Reading passage:
The Curious Capitalist – TIME.com

Consoling ourselves through blogging when Serwer and Sloan get the cover

Okay, so I totally missed this. Here's Time Inc. CEO Ann Moore, talking to the New York Post's Keith Kelly a little over a week ago:

Moore pointed to the recent Time cover story, "How Wall Street Sold Out America," which was written by Fortune magazine's top editor, Andy Serwer, and noted economic and Fortune columnist Allan Sloan.

That kind of cross-magazine sharing on the editorial side was virtually unheard of in the past, and marked the first time that a managing editor of one magazine contributed and co-wrote a cover story on another title.

Moore also dropped some broad hints that the Fortune-Time experiment could be a blueprint for the future.

"Time was happy - it got two great writers for its cover. Who was unhappy? Maybe Time's five business writers, but they got to blog on the topic," said Moore.

Gee, I think that's a reference to Barbara and me--all five of us. And we did get to blog on the topic. I for one was more than happy with the arrangement, and I really liked Andy and Allan's story. But I am somewhat mystified that Ann keeps bringing up the Serwer/Sloan article and never mentions the one I wrote in return for Fortune a couple weeks later. The only possible explanation: She reads TIME religiously, but never quite gets around to Fortune.


And the GDP data say ... a razor-thin Obama win

With the GDP numbers out today we now have all the inputs needed to figure out who's going to win the presidential election. At least, we have all the inputs needed to run the Fair Model, Yale economist Ray Fair's GDP- and inflation-based formula for predicting whether the incumbent party holds onto the White House or not. Plug in real annual GDP growth of 1.1% in the first three quarters of the election year, average inflation (as measured by the GDP deflator, not CPI) of 2.9% over the first 15 quarters of the current presidential term, and four quarters of 3.2%+ GDP growth during the current term and you get ...

Task set:
• 1. From the Curious Capitalist blog text, extract the passage from "With the GDP" up to and including "you get ...".
• 2. According to the Curious Capitalist blog text, who wrote the Time cover story "How Wall Street Sold Out America"?
• 3. List each input value that the Curious Capitalist blog text says to plug into the Fair Model.

Dataset excerpts:
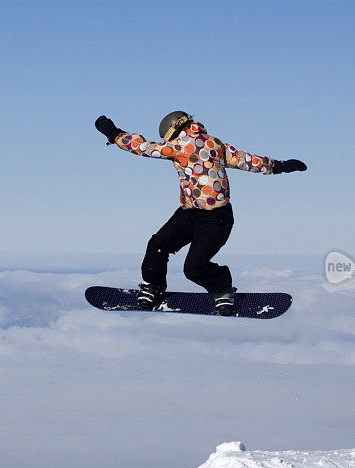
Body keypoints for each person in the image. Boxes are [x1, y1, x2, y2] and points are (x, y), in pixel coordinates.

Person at [94, 111, 306, 316]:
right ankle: (158, 287)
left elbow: (142, 147)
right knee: (168, 251)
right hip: (195, 214)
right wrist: (278, 166)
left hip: (213, 220)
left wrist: (114, 134)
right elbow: (246, 160)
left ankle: (216, 288)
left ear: (172, 130)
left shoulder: (178, 145)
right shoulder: (216, 144)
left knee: (167, 252)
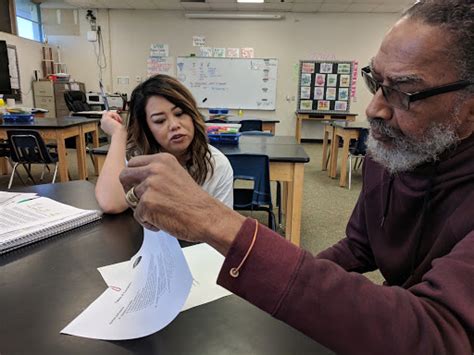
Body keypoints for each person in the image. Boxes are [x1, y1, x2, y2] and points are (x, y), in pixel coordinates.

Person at [119, 1, 474, 353]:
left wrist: (219, 224)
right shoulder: (392, 153)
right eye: (375, 81)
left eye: (404, 92)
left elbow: (439, 334)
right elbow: (359, 246)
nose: (373, 109)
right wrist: (271, 281)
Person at [95, 74, 234, 214]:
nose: (174, 125)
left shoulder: (215, 164)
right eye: (160, 120)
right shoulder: (138, 157)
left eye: (179, 113)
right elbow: (110, 203)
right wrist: (119, 134)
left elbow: (224, 228)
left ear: (192, 114)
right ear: (147, 128)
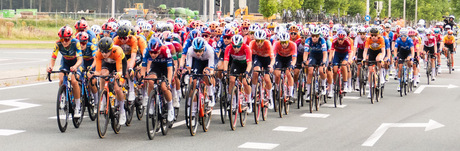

Answers to the exercises:
• 1.
With the GDP numbers out today we now have all the inputs needed to figure out who's going to win the presidential election. At least, we have all the inputs needed to run the Fair Model, Yale economist Ray Fair's GDP- and inflation-based formula for predicting whether the incumbent party holds onto the White House or not. Plug in real annual GDP growth of 1.1% in the first three quarters of the election year, average inflation (as measured by the GDP deflator, not CPI) of 2.9% over the first 15 quarters of the current presidential term, and four quarters of 3.2%+ GDP growth during the current term and you get ...

• 2. Andy Serwer and Allan Sloan

• 3.
- Real annual GDP growth of 1.1% in the first three quarters of the election year
- Average inflation (measured by the GDP deflator) of 2.9% over the first 15 quarters of the current presidential term
- Four quarters of 3.2%+ GDP growth during the current term